From the records below, output exactly the lines running from the line containing "今週もお疲れ様でした🚃" through the line containing "Metallo - Sagomati", and no others.

[The input Boundary: Start]

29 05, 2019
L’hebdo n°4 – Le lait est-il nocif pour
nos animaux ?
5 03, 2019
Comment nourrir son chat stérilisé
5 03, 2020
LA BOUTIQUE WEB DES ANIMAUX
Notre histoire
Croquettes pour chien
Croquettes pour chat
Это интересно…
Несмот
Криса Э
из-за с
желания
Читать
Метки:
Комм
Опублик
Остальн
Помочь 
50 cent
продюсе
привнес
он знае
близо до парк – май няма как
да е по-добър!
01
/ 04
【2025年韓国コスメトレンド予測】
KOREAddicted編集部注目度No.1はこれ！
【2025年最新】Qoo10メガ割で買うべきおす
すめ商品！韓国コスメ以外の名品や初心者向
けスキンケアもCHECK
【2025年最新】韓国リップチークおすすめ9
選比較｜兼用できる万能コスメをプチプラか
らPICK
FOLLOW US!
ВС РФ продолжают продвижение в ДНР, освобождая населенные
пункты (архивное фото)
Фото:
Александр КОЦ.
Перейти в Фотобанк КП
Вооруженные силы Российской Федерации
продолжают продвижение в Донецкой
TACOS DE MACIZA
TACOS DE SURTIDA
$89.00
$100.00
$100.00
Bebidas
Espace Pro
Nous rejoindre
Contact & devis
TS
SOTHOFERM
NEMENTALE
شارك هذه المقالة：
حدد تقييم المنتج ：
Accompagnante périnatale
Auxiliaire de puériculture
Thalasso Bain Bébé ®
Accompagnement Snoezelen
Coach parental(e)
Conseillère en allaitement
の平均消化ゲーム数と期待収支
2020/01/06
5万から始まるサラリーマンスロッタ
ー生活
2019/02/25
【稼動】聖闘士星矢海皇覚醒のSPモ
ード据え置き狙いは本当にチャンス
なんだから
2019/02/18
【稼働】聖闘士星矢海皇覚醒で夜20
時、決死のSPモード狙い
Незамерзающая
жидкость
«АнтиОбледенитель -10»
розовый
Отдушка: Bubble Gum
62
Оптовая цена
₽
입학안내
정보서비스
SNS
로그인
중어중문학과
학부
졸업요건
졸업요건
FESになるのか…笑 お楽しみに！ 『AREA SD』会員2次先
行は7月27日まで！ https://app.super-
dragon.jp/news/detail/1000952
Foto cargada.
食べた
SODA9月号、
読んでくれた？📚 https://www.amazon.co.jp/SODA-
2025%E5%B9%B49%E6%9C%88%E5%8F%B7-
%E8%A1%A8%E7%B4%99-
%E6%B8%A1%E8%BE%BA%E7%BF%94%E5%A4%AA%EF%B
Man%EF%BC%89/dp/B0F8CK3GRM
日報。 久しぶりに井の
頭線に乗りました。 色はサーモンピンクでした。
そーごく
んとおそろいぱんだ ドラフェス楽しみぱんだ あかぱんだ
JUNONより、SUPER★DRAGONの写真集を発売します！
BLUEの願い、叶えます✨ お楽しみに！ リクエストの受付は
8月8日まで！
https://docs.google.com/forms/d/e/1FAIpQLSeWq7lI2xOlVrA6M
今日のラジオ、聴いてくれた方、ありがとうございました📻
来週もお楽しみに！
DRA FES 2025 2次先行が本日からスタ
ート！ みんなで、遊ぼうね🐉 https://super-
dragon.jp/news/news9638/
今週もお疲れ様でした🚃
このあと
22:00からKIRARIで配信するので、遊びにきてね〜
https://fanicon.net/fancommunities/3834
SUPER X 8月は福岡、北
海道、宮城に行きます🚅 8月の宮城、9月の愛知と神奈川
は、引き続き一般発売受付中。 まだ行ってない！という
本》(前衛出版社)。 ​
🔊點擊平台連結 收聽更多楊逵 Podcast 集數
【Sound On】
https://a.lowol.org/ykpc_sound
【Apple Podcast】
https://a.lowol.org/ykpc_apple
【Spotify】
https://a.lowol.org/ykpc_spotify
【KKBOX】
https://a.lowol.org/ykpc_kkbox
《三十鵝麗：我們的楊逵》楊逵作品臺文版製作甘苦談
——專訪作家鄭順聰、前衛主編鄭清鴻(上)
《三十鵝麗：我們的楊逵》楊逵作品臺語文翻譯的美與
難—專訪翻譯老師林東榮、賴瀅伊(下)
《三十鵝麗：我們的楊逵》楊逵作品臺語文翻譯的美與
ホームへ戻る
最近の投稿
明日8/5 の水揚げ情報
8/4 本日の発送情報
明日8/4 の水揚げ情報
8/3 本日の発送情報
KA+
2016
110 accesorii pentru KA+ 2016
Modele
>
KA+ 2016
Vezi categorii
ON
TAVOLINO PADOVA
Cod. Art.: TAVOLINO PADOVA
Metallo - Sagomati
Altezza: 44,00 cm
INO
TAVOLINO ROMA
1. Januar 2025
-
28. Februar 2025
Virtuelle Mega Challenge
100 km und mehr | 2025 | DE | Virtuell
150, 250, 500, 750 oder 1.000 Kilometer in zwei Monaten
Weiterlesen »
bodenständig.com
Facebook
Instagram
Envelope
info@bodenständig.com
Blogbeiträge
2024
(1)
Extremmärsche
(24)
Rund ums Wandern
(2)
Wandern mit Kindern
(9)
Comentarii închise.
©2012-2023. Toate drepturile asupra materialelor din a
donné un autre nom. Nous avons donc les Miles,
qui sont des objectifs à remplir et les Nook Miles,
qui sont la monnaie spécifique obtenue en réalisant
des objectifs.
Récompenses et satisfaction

[The input Boundary: End]

Exercise response:
今週もお疲れ様でした🚃
このあと
22:00からKIRARIで配信するので、遊びにきてね〜
https://fanicon.net/fancommunities/3834
SUPER X 8月は福岡、北
海道、宮城に行きます🚅 8月の宮城、9月の愛知と神奈川
は、引き続き一般発売受付中。 まだ行ってない！という
本》(前衛出版社)。 ​
🔊點擊平台連結 收聽更多楊逵 Podcast 集數
【Sound On】
https://a.lowol.org/ykpc_sound
【Apple Podcast】
https://a.lowol.org/ykpc_apple
【Spotify】
https://a.lowol.org/ykpc_spotify
【KKBOX】
https://a.lowol.org/ykpc_kkbox
《三十鵝麗：我們的楊逵》楊逵作品臺文版製作甘苦談
——專訪作家鄭順聰、前衛主編鄭清鴻(上)
《三十鵝麗：我們的楊逵》楊逵作品臺語文翻譯的美與
難—專訪翻譯老師林東榮、賴瀅伊(下)
《三十鵝麗：我們的楊逵》楊逵作品臺語文翻譯的美與
ホームへ戻る
最近の投稿
明日8/5 の水揚げ情報
8/4 本日の発送情報
明日8/4 の水揚げ情報
8/3 本日の発送情報
KA+
2016
110 accesorii pentru KA+ 2016
Modele
>
KA+ 2016
Vezi categorii
ON
TAVOLINO PADOVA
Cod. Art.: TAVOLINO PADOVA
Metallo - Sagomati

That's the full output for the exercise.